**INSTRUCTIONS FOR THE TASK:**
Copy exactly the lines of the data below, beginning with the line with "Fig. 1 Five-story" and ending with the line with "Figure 4. Comparison". Pictures are to be omitted.

**GIVEN RECORDS:**
━━━━━━━━━━

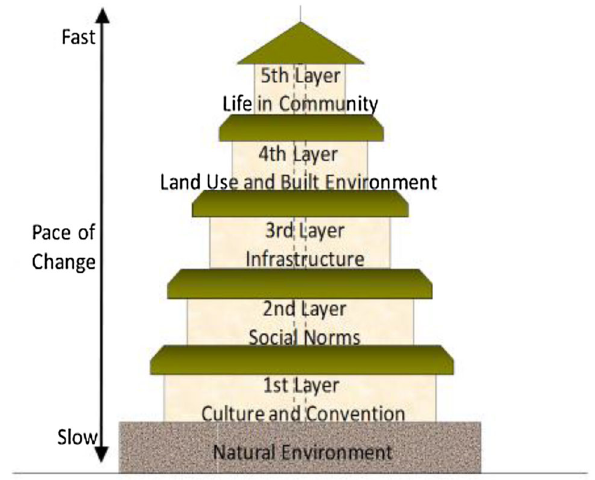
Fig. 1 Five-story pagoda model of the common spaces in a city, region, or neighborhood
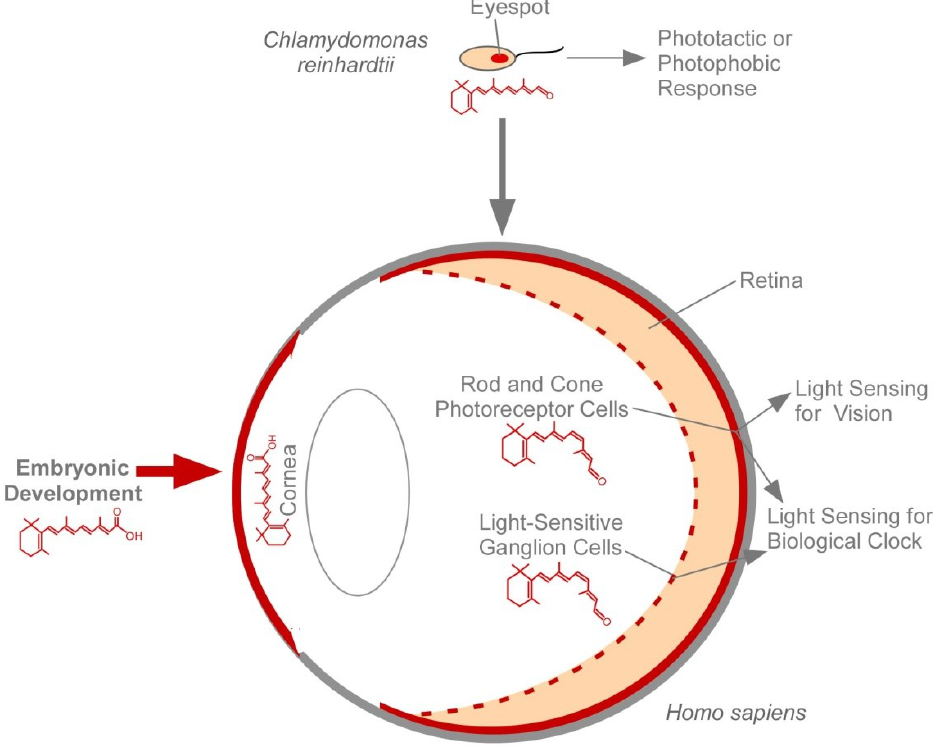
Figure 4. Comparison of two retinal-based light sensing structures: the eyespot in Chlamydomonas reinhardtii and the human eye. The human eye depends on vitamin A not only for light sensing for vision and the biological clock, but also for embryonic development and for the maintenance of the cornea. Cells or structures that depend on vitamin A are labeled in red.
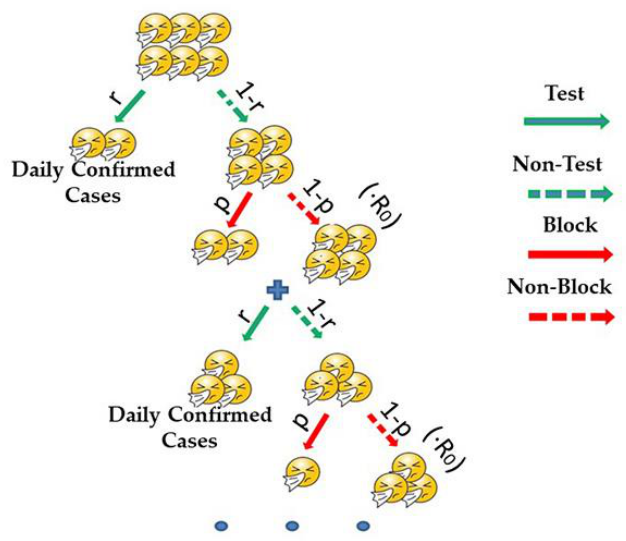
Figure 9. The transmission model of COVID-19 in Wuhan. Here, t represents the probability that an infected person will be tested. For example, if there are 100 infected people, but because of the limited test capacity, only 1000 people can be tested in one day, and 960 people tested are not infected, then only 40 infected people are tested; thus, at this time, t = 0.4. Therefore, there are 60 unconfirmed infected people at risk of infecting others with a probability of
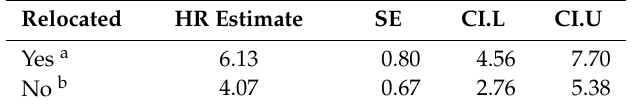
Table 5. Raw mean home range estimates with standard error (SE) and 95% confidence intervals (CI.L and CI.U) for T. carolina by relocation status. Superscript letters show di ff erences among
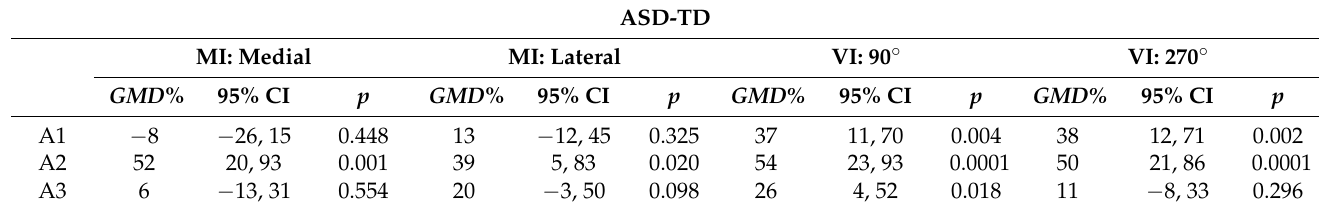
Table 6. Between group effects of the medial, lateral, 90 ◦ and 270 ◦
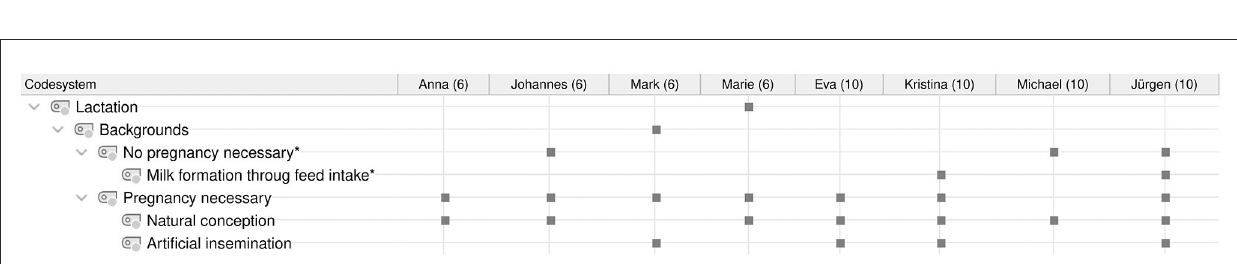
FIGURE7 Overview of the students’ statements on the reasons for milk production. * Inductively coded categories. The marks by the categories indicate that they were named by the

━━━━━━━━━━

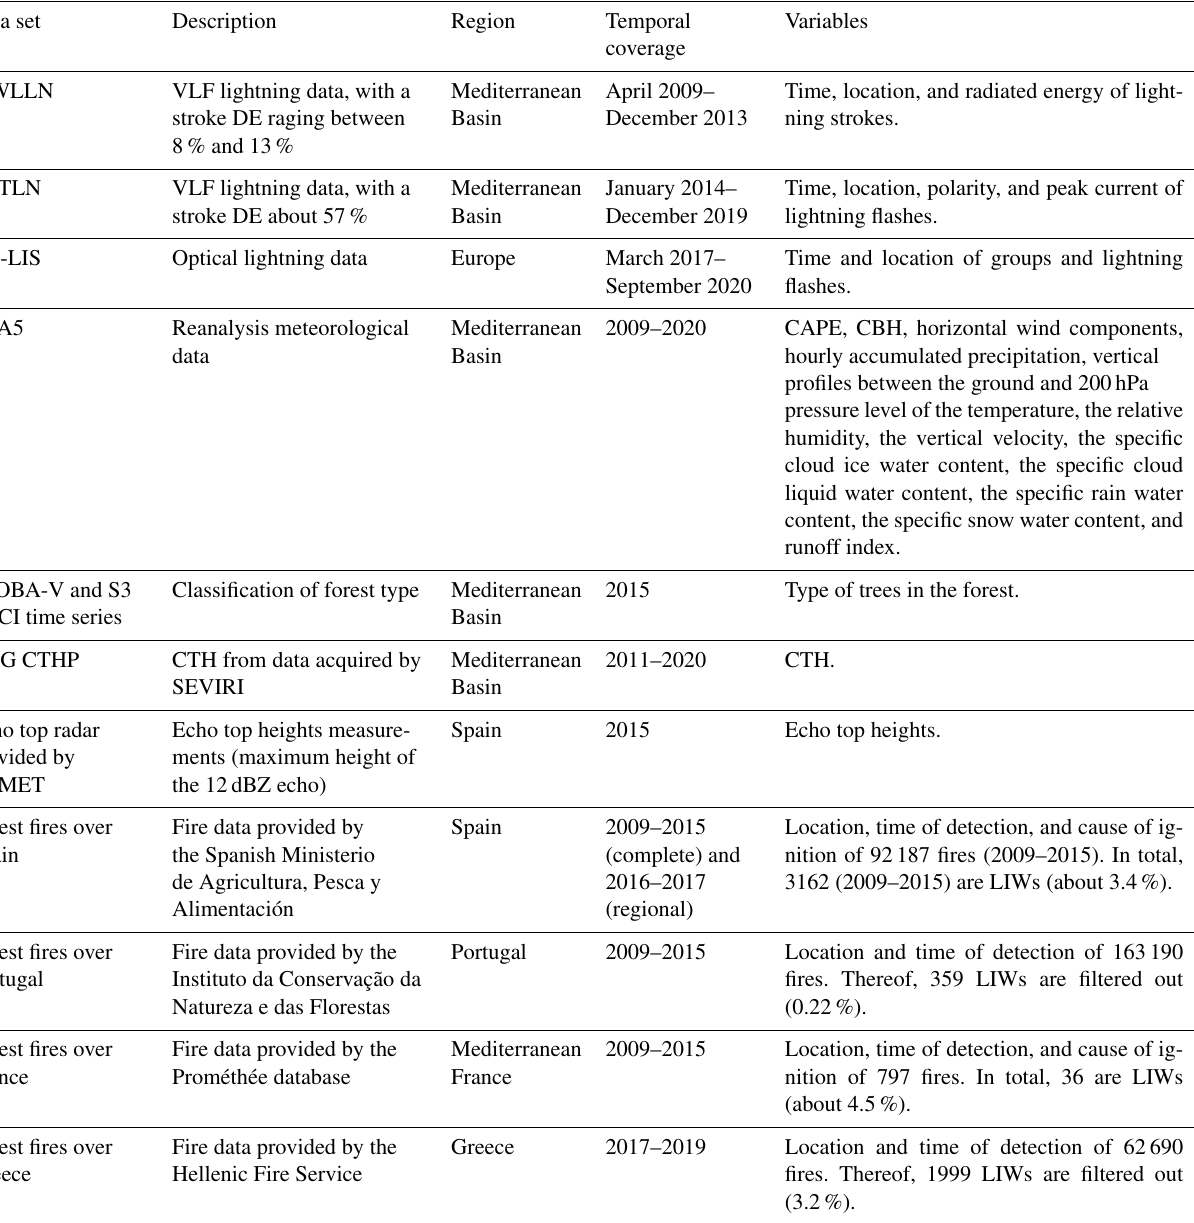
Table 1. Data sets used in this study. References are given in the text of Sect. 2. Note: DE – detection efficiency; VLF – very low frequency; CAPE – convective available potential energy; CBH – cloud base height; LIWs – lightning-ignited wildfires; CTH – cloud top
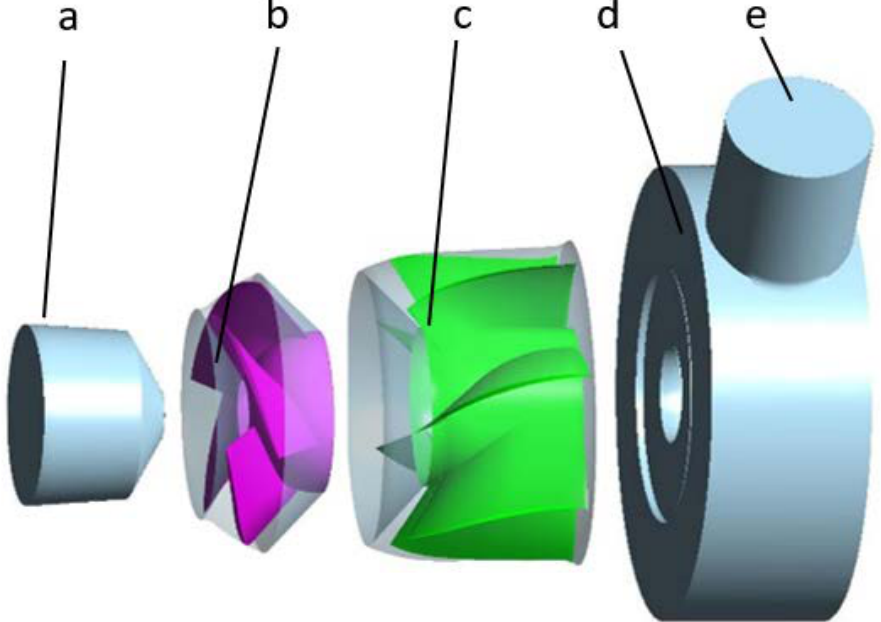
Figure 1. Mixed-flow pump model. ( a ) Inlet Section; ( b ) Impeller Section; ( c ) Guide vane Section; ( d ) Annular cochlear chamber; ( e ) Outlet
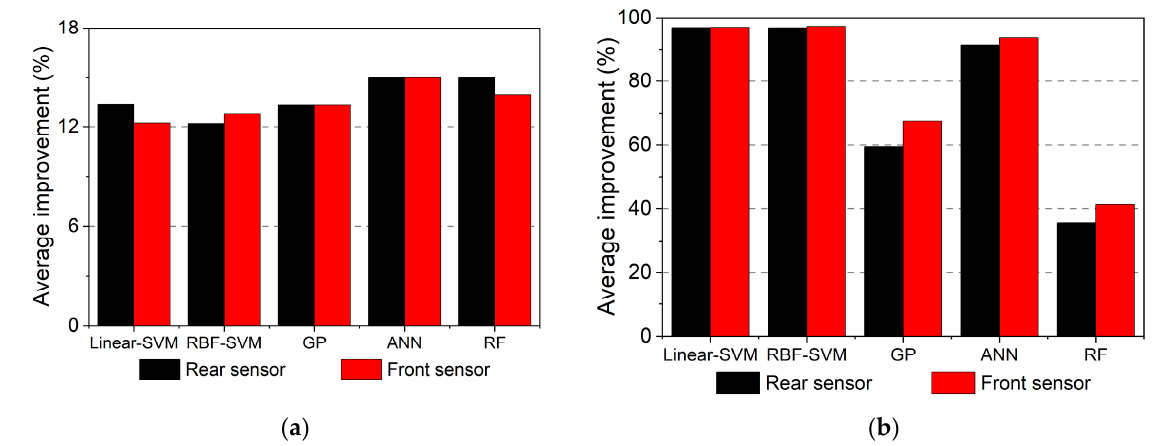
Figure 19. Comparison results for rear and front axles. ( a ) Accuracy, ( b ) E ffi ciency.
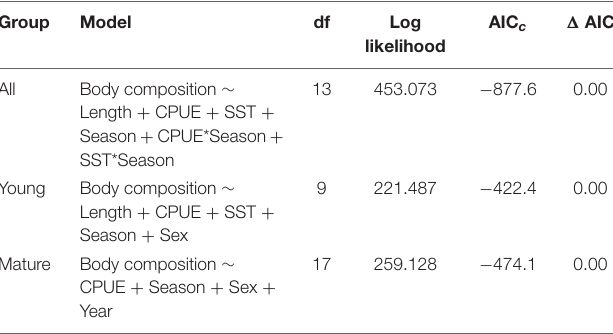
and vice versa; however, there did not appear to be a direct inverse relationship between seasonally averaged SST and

━━━━━━━━━━

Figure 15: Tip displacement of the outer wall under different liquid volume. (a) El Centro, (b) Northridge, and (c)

━━━━━━━━━━

**ANSWER TO THE EXERCISE:**
Fig. 1 Five-story pagoda model of the common spaces in a city, region, or neighborhood
Figure 4. Comparison of two retinal-based light sensing structures: the eyespot in Chlamydomonas reinhardtii and the human eye. The human eye depends on vitamin A not only for light sensing for vision and the biological clock, but also for embryonic development and for the maintenance of the cornea. Cells or structures that depend on vitamin A are labeled in red.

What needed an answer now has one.